In a new study and report in UK it has been revealed that a increase in cases of mental health is due to shift in the way we eat over the years.
The Mental Health Foundation and food campaign group says that less nutritious diets have led to an increase in cases of depression, schizophrenia, attention deficit hyperactivity disorder (ADHD) and Alzheimer's disease.
One of the most important findings of the report was a drop in intake by most people of omega-3 fatty acids - so-called 'good fats' that can be found in oily fish and nuts - and an increase in the eating of foods containing omega-6 fatty acids, or 'bad fats'.
During the last 50 years the British population has gradually eaten less fresh produce and more saturated fats and sugars, all of which is said to be taking its toll on physical, as well as mental health.
Dr Andrew McCulloch, chief executive of the Mental Health Foundation, said, 'We are well aware the effect of diet upon out physical health, but we are only just beginning to understand how the brain, as an organ, is influenced by the nutrients it derives from the foods we eat, and how our diets have impact on our mental health. "
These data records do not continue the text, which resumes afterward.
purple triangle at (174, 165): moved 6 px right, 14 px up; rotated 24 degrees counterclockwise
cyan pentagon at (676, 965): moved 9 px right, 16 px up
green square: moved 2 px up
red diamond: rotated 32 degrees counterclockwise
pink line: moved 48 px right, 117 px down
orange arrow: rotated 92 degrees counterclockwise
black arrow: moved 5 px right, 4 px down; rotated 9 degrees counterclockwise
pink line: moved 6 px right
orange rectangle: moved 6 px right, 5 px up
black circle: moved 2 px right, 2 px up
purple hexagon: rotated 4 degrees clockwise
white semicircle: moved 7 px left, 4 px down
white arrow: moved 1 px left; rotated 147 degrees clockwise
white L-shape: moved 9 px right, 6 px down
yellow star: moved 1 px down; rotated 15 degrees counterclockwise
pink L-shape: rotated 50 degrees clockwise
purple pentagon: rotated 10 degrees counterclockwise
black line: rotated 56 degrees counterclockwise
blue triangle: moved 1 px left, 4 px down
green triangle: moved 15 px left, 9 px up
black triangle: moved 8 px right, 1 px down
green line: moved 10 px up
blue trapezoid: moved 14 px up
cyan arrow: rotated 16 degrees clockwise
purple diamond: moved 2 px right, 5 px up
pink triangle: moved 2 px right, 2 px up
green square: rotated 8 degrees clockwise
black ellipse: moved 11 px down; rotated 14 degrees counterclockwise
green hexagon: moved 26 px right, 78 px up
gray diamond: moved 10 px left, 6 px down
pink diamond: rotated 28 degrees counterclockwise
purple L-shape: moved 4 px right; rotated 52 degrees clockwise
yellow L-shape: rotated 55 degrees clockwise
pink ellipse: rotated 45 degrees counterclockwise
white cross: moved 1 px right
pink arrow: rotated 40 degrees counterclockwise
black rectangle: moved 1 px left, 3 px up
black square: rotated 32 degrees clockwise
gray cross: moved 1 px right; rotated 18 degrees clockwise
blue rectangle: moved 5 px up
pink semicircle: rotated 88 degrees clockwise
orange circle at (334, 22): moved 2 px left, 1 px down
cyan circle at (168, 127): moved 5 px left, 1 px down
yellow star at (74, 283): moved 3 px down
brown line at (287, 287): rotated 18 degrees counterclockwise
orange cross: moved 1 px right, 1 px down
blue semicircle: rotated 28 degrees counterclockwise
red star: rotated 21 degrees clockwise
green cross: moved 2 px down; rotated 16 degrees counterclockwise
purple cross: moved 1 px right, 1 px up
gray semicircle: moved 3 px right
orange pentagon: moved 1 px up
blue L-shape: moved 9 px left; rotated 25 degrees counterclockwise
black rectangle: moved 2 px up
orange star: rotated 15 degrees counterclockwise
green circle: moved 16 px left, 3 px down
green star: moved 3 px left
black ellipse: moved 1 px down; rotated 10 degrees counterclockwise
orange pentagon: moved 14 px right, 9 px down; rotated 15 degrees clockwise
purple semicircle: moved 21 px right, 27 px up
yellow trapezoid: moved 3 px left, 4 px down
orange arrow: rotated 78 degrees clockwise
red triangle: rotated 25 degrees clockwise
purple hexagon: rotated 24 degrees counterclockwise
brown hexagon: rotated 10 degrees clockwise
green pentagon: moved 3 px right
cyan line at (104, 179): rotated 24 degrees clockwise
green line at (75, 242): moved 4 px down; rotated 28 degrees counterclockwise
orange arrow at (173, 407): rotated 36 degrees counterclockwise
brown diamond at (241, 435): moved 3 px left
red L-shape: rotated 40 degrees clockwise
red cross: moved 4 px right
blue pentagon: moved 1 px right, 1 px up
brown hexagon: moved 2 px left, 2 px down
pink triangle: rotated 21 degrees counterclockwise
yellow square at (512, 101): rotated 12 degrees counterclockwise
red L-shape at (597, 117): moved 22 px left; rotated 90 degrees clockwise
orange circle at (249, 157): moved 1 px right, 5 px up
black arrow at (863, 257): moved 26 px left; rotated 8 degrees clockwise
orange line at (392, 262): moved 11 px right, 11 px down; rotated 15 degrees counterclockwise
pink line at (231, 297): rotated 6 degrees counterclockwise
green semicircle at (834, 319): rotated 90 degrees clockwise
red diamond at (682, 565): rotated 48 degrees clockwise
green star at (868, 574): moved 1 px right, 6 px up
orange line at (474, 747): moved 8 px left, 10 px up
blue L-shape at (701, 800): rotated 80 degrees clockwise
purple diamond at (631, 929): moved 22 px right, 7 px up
The research revealed that chickens reach their slaughter weight twice as fast as they did 30 years ago, increasing their fat content by a fifth from two per cent to 22 per cent.
The report found there has been a 34 per cent decline in vegetable consumption and a 59 per cent drop in fish intake in the last 60 years.
Only 13 per cent of men and 15 per cent of women eat at least five portions of fresh fruits and vegetables every day, according to the report.
Therefore the study says that we need to revamp our eating and farming ways and move towards a healthy diet.